The 5-aa10 test method was also developed as a result of the 2014 FBI active shooter report, but this sets standards for wood and hollow metal doors, frames, glass, and hardware because they are more commonly used in the interior of buildings. This test uses a greater number of 7.62-mm bullets fired at concentrated areas where entry can be made. Thirty shots are fired within a 150 x 150-mm (6 x 6-in.) area comprising the door handle and the locking mechanism and then 30 shots are fired in the same side area of the door glass closest to the handle. If applicable, 30 shots are then fired at the sidelight glass closest to the door handle. After this barrage of gunfire, the ‘attacker’ will have a minimum of three minutes using handheld tools and a simulated assault rifle to gain entry through the system.

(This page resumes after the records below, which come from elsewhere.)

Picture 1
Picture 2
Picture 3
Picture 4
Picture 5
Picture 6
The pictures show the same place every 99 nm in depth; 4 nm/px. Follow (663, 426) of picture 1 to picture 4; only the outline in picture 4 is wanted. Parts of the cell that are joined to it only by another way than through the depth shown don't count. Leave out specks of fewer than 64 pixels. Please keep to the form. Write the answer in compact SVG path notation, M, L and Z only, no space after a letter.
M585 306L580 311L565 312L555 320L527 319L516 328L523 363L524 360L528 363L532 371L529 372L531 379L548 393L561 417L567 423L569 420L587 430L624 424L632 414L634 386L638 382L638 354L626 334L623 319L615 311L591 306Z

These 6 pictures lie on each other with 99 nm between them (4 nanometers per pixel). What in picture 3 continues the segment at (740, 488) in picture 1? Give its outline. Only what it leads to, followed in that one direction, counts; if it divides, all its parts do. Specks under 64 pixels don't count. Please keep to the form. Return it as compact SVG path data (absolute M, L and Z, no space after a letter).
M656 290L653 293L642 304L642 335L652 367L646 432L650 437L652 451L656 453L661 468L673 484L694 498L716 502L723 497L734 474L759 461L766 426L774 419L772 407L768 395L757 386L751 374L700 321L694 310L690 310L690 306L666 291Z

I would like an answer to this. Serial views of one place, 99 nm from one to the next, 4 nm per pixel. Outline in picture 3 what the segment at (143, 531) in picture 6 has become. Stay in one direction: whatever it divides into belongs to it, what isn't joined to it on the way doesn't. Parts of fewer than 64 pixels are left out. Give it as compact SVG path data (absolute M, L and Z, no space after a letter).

Prior to the 1995 Oklahoma City bombing of the Alfred P. Murrah Federal Building, there were no minimum physical security standards for non-military, federally owned, or leased facilities. As a result, the General Services Administration (GSA) and newly formed Interagency Security Committee (ISC) sought to develop standards for buildings subject to bomb blasts. From this, ASTM created ASTM F1642, Standard Test Method for Glazing and Glazing Systems Subject to Air-Blast Loadings. This test method provides a hazard rating of glazing systems that are subject to an air blast. Understanding these ratings provides one the ability to assess the potential risk of bodily injury and facility damage.
Air-blast testing requires the complete glazing system to be tested, not just the glass. The tests can either be as an ‘arena test’ performed outdoors in a remote area where larger curtain wall and storefront systems are tested, or a ‘shock tube’ method indoors with a testing capsule for smaller openings such as windows and doors.
Standard annealed or tempered glass will carry a performance rating of five, translating to a high hazard level as per GSA/ISC protection levels for glazing. Low- and no-hazard levels are mainly comprised of glazing that is either laminated or tempered/annealed glass with a retention film applied to the interior side. Both products have their positives and negatives, but laminated glass has the benefit of being tested to alternative security glazing testing methodologies like ballistic resistance and forced-entry resistance, in addition to its higher aesthetics.
Sometimes referred to as ‘security films,’ blast-retention films were designed to prevent glass from becoming shrapnel in a blast. The advantage of using such film products, specifically in retrofit scenarios, is the film can be applied over existing glass and then secured by using either silicone or a mechanical attachment system. It is important to note, these films were only designed for blast that is a highly pressurized pulse of air. Such products do not perform as well when impacted by blunt objects and tear easier than laminated glass when a hole is developed. Common negatives associated with film products is their exposed plastic surface is prone to scratching, tends to yellow from ultraviolet (UV) exposure, and carry a shorter lifespan than laminated glass. It is also pertinent to remember, applying film to an insulated glass unit (IGU) will likely void its warranty. It is important to consult the IGU fabricator prior to applying any film.